- **Required action**
Please copy out all of the material below word for word, leaving out the pictures.
————————
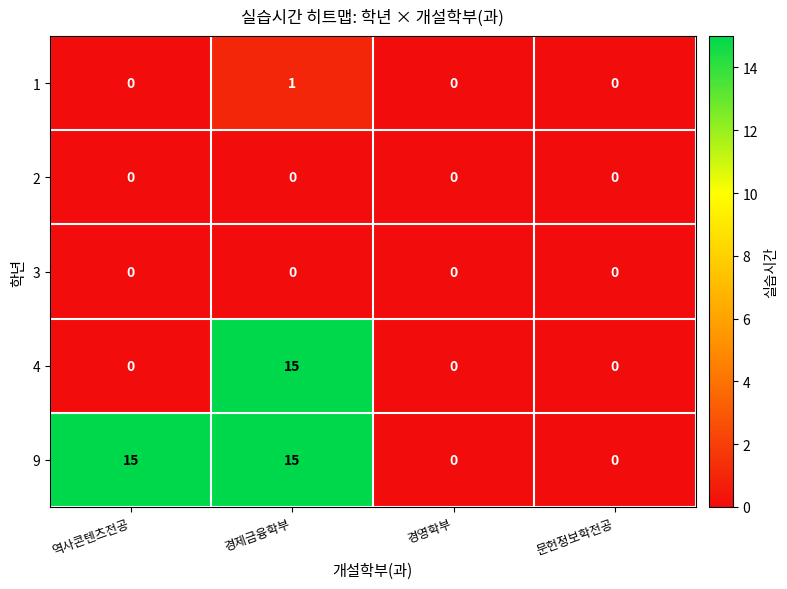

The value of 1 at 문헌정보학전공 is 0. True or false?

True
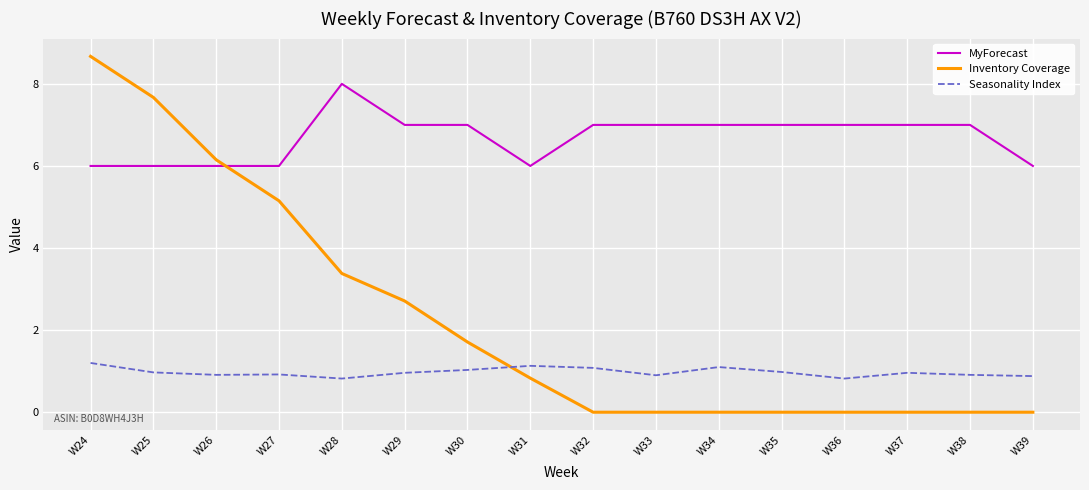

What is the minimum value for MyForecast?

6.0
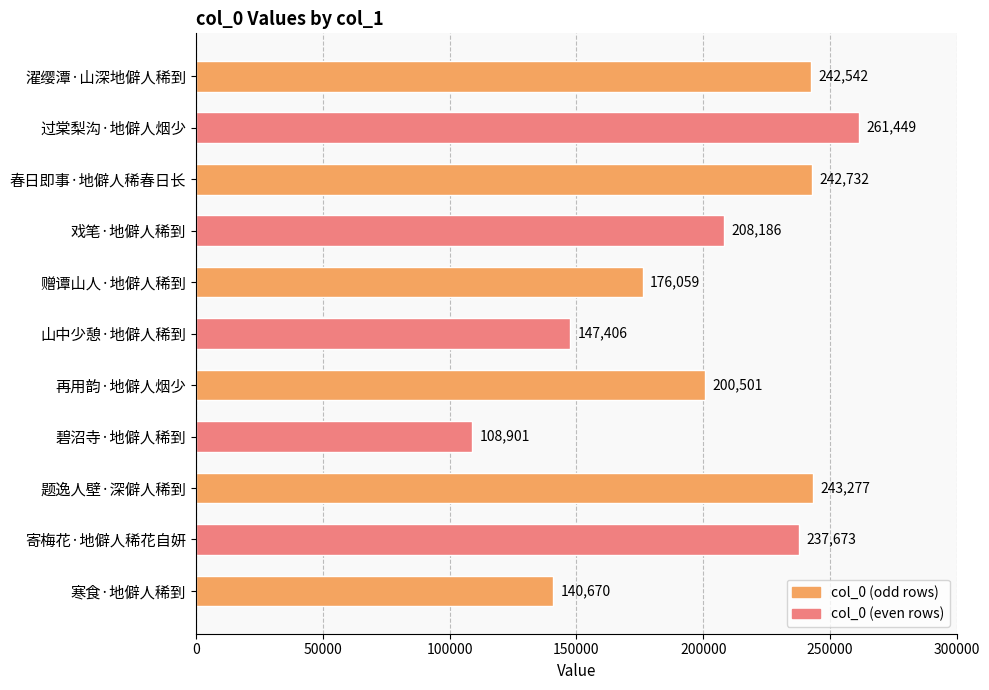

What is the change in value from 春日即事·地僻人稀春日长 to 寒食·地僻人稀到?

-102062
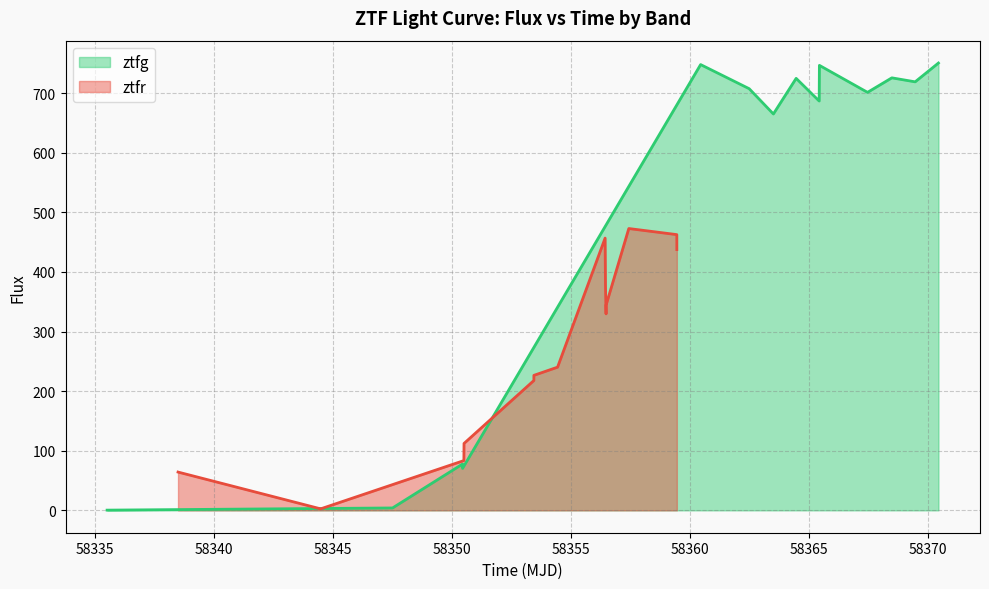

What is the maximum value for ztfg?

750.6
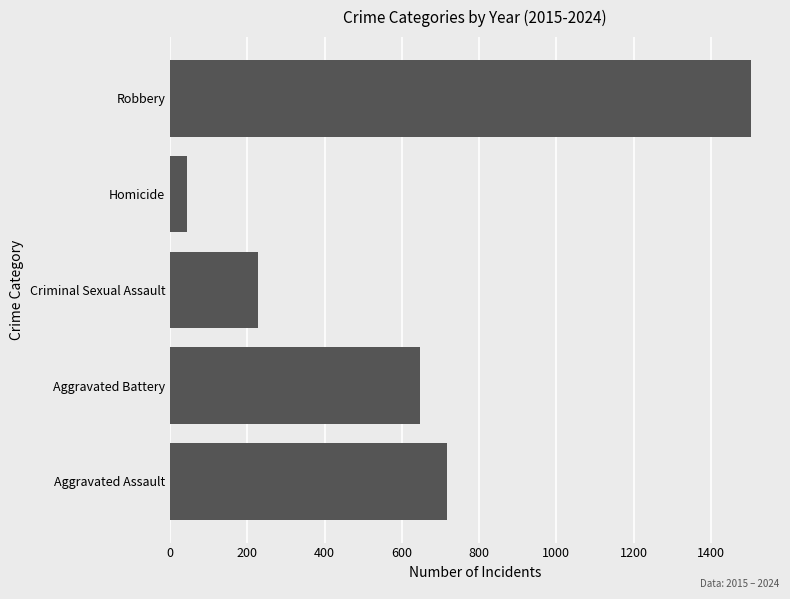

Reading top to bottom, what are all the values shown in this chart?

1504	44	229	648	716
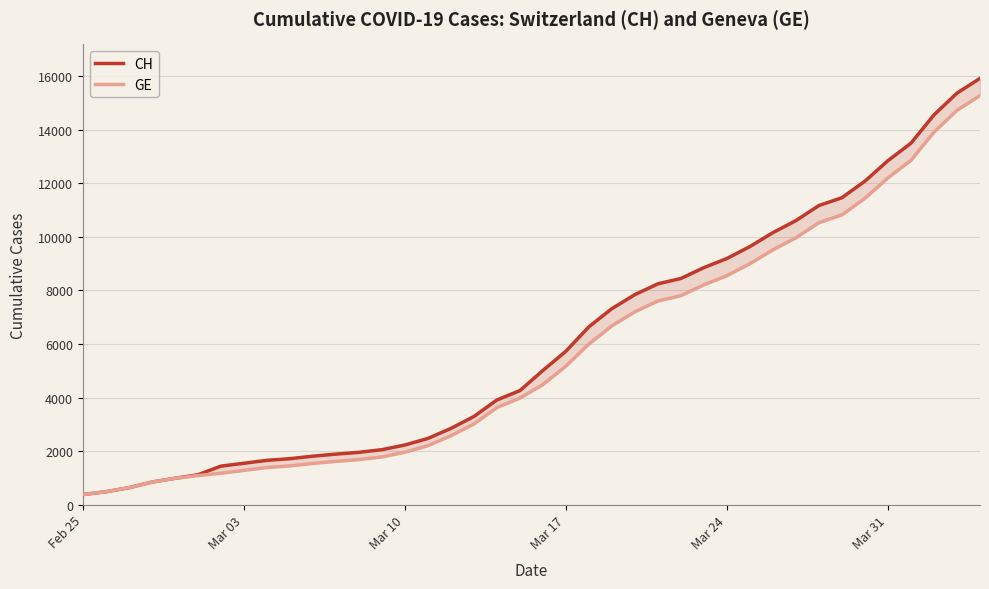

What is the maximum value for GE?

15284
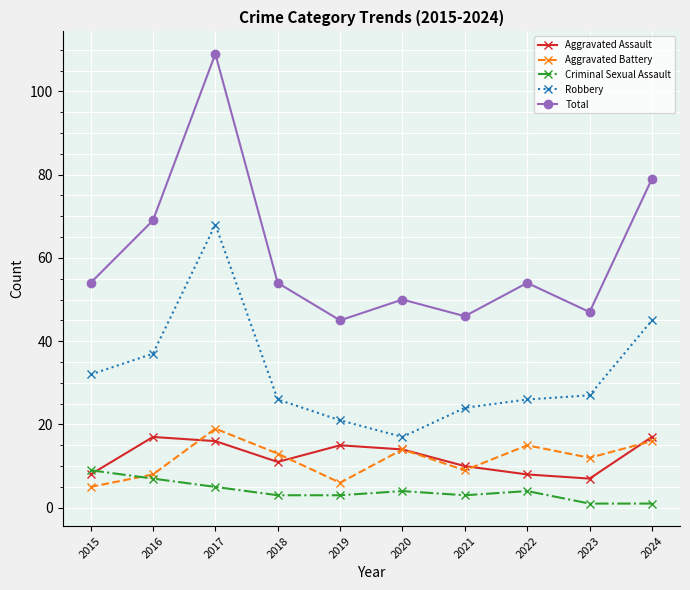

Reading right to left, extract all data points from this chart.

Aggravated Assault: 17	7	8	10	14	15	11	16	17	8
Aggravated Battery: 16	12	15	9	14	6	13	19	8	5
Criminal Sexual Assault: 1	1	4	3	4	3	3	5	7	9
Robbery: 45	27	26	24	17	21	26	68	37	32
Total: 79	47	54	46	50	45	54	109	69	54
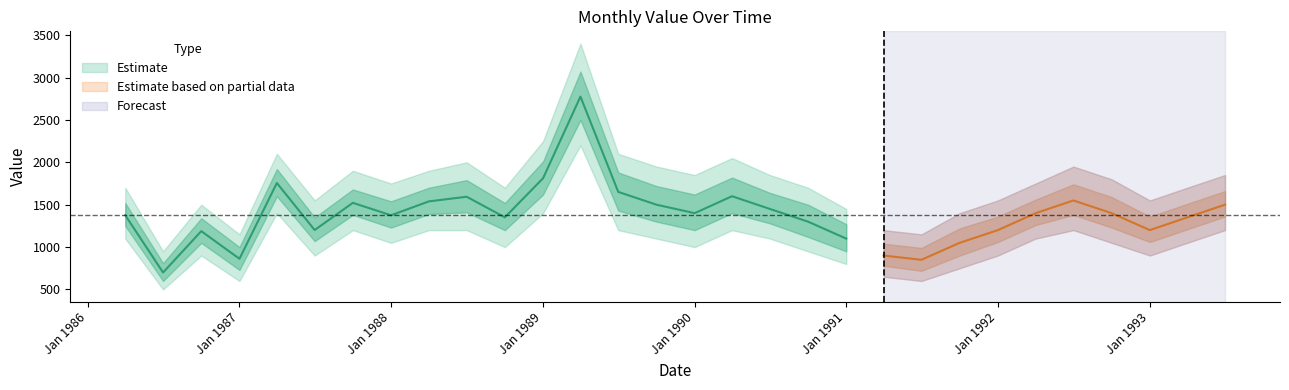

What is the minimum value shown in the chart?

700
————————
- **Answer space**
The value of 1 at 문헌정보학전공 is 0. True or false?

True

What is the minimum value for MyForecast?

6.0

What is the change in value from 春日即事·地僻人稀春日长 to 寒食·地僻人稀到?

-102062

What is the maximum value for ztfg?

750.6

Reading top to bottom, what are all the values shown in this chart?

1504	44	229	648	716

What is the maximum value for GE?

15284

Reading right to left, extract all data points from this chart.

Aggravated Assault: 17	7	8	10	14	15	11	16	17	8
Aggravated Battery: 16	12	15	9	14	6	13	19	8	5
Criminal Sexual Assault: 1	1	4	3	4	3	3	5	7	9
Robbery: 45	27	26	24	17	21	26	68	37	32
Total: 79	47	54	46	50	45	54	109	69	54

What is the minimum value shown in the chart?

700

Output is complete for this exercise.